- [To-do item] Leaving the pictures aside, repeat each line below exactly.

- [Page images and extracted text]
##############################
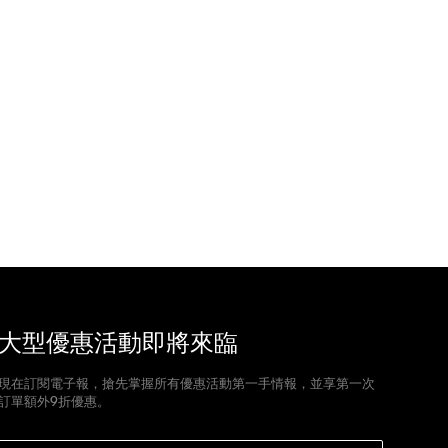
大型優惠活動即將來臨
現在訂閱電子報，搶先掌握所有優惠活動第一手情報，並享第一次
訂單額外9折優惠。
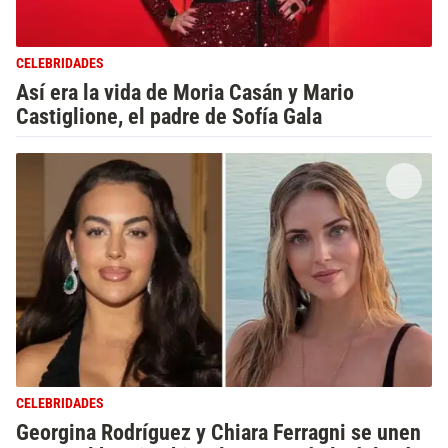
CELEBRIDADES
Así era la vida de Moria Casán y Mario
Castiglione, el padre de Sofía Gala
CELEBRIDADES
Georgina Rodríguez y Chiara Ferragni se unen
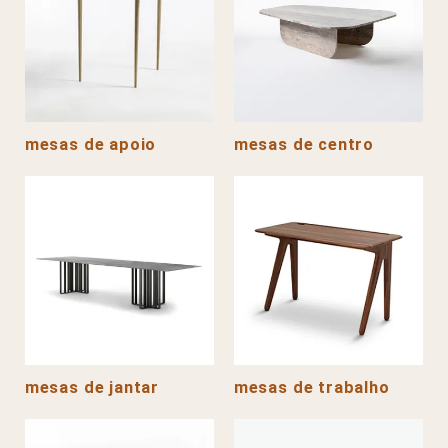
mesas de apoio
mesas de centro
mesas de jantar
mesas de trabalho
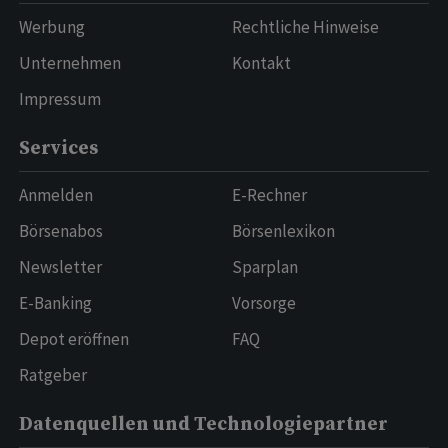
Werbung
Rechtliche Hinweise
Unternehmen
Kontakt
Impressum
Services
Anmelden
E-Rechner
Börsenabos
Börsenlexikon
Newsletter
Sparplan
E-Banking
Vorsorge
Depot eröffnen
FAQ
Ratgeber
Datenquellen und Technologiepartner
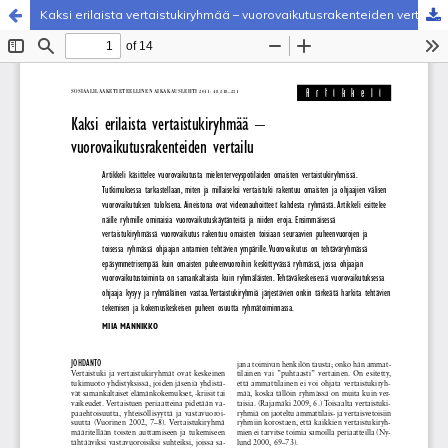
Kaksi erilaista vertaistukiryhmää – vuorovaikutusrakenteiden vertailu
Palvelua ylläpitää
Tieteellisten seurain valtuuskunta
.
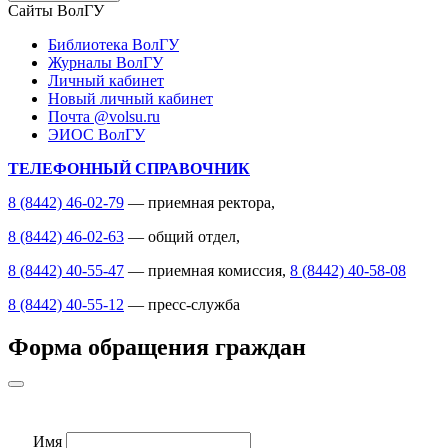
Сайты ВолГУ
Библиотека ВолГУ
Журналы ВолГУ
Личный кабинет
Новый личный кабинет
Почта @volsu.ru
ЭИОС ВолГУ
ТЕЛЕФОННЫЙ СПРАВОЧНИК
8 (8442) 46-02-79
— приемная ректора,
8 (8442) 46-02-63
— общий отдел,
8 (8442) 40-55-47
— приемная комиссия,
8 (8442) 40-58-08
8 (8442) 40-55-12
— пресс-служба
Форма обращения граждан
Имя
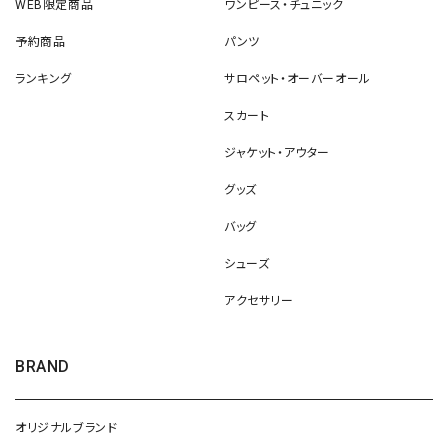
WEB限定商品
ワンピース・チュニック
予約商品
パンツ
ランキング
サロペット・オーバーオール
スカート
ジャケット・アウター
グッズ
バッグ
シューズ
アクセサリー
BRAND
オリジナルブランド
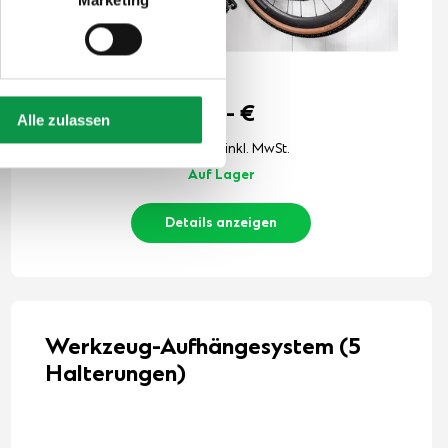
114,-
€
Alle zulassen
Der Preis ist inkl. MwSt.
Auf Lager
Details anzeigen
Werkzeug-Aufhängesystem (5
Halterungen)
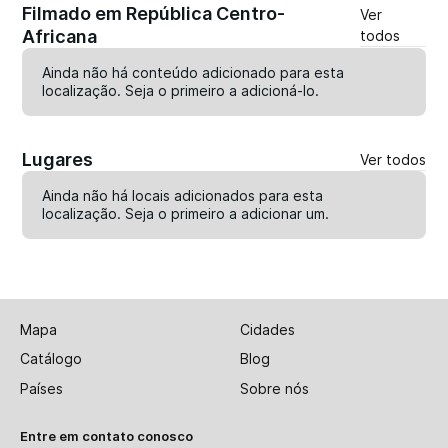
Filmado em República Centro-
Ver
Africana
todos
Ainda não há conteúdo adicionado para esta
localização. Seja o primeiro a
adicioná-lo
.
Lugares
Ver todos
Ainda não há locais adicionados para esta
localização. Seja o primeiro a
adicionar um
.
Mapa
Cidades
Catálogo
Blog
Países
Sobre nós
Entre em contato conosco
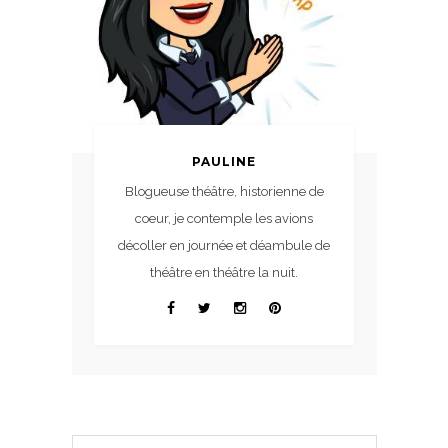
PAULINE
Blogueuse théâtre, historienne de
coeur, je contemple les avions
décoller en journée et déambule de
théâtre en théâtre la nuit.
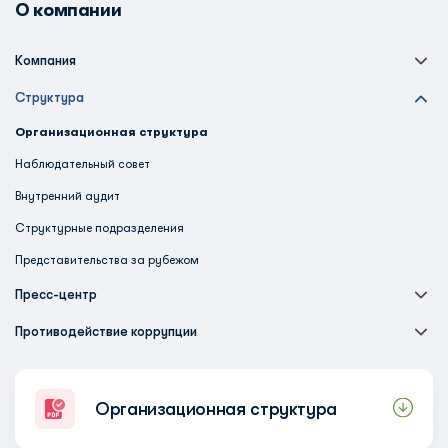
О компании
Компания
Структура
Организационная структура
Наблюдательный совет
Внутренний аудит
Структурные подразделения
Представительства за рубежом
Пресс-центр
Противодействие коррупции
Организационная структура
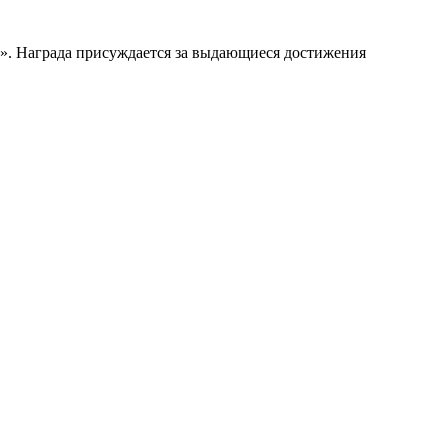
. Награда присуждается за выдающиеся достижения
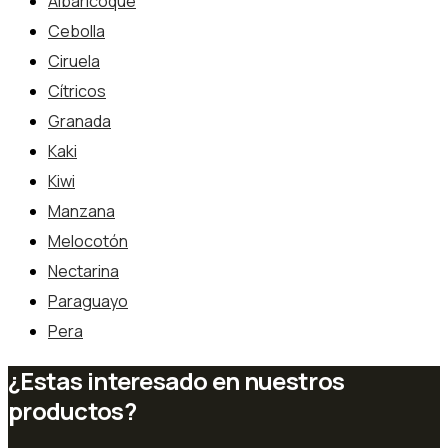
Albaricoque
Cebolla
Ciruela
Cítricos
Granada
Kaki
Kiwi
Manzana
Melocotón
Nectarina
Paraguayo
Pera
¿Estas interesado en nuestros
productos?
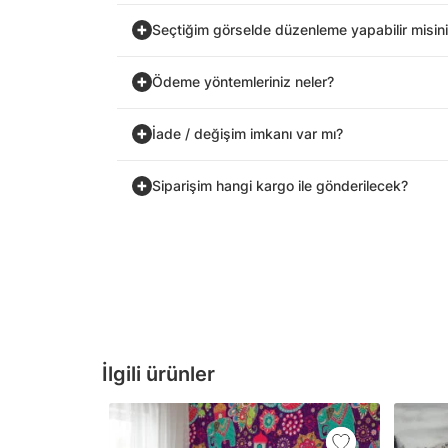
Seçtiğim görselde düzenleme yapabilir misin
Ödeme yöntemleriniz neler?
İade / değişim imkanı var mı?
Siparişim hangi kargo ile gönderilecek?
İlgili ürünler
##############################
- [Exercise solution]
大型優惠活動即將來臨
現在訂閱電子報，搶先掌握所有優惠活動第一手情報，並享第一次
訂單額外9折優惠。
CELEBRIDADES
Así era la vida de Moria Casán y Mario
Castiglione, el padre de Sofía Gala
CELEBRIDADES
Georgina Rodríguez y Chiara Ferragni se unen
mesas de apoio
mesas de centro
mesas de jantar
mesas de trabalho
Werbung
Rechtliche Hinweise
Unternehmen
Kontakt
Impressum
Services
Anmelden
E-Rechner
Börsenabos
Börsenlexikon
Newsletter
Sparplan
E-Banking
Vorsorge
Depot eröffnen
FAQ
Ratgeber
Datenquellen und Technologiepartner
Kaksi erilaista vertaistukiryhmää – vuorovaikutusrakenteiden vertailu
Palvelua ylläpitää
Tieteellisten seurain valtuuskunta
.
Сайты ВолГУ
Библиотека ВолГУ
Журналы ВолГУ
Личный кабинет
Новый личный кабинет
Почта @volsu.ru
ЭИОС ВолГУ
ТЕЛЕФОННЫЙ СПРАВОЧНИК
8 (8442) 46-02-79
— приемная ректора,
8 (8442) 46-02-63
— общий отдел,
8 (8442) 40-55-47
— приемная комиссия,
8 (8442) 40-58-08
8 (8442) 40-55-12
— пресс-служба
Форма обращения граждан
Имя
WEB限定商品
ワンピース・チュニック
予約商品
パンツ
ランキング
サロペット・オーバーオール
スカート
ジャケット・アウター
グッズ
バッグ
シューズ
アクセサリー
BRAND
オリジナルブランド
114,-
€
Alle zulassen
Der Preis ist inkl. MwSt.
Auf Lager
Details anzeigen
Werkzeug-Aufhängesystem (5
Halterungen)
Filmado em República Centro-
Ver
Africana
todos
Ainda não há conteúdo adicionado para esta
localização. Seja o primeiro a
adicioná-lo
.
Lugares
Ver todos
Ainda não há locais adicionados para esta
localização. Seja o primeiro a
adicionar um
.
Mapa
Cidades
Catálogo
Blog
Países
Sobre nós
Entre em contato conosco
PAULINE
Blogueuse théâtre, historienne de
coeur, je contemple les avions
décoller en journée et déambule de
théâtre en théâtre la nuit.
О компании
Компания
Структура
Организационная структура
Наблюдательный совет
Внутренний аудит
Структурные подразделения
Представительства за рубежом
Пресс-центр
Противодействие коррупции
Организационная структура
. Награда присуждается за выдающиеся достижения
Albaricoque
Cebolla
Ciruela
Cítricos
Granada
Kaki
Kiwi
Manzana
Melocotón
Nectarina
Paraguayo
Pera
¿Estas interesado en nuestros
productos?
Seçtiğim görselde düzenleme yapabilir misin
Ödeme yöntemleriniz neler?
İade / değişim imkanı var mı?
Siparişim hangi kargo ile gönderilecek?
İlgili ürünler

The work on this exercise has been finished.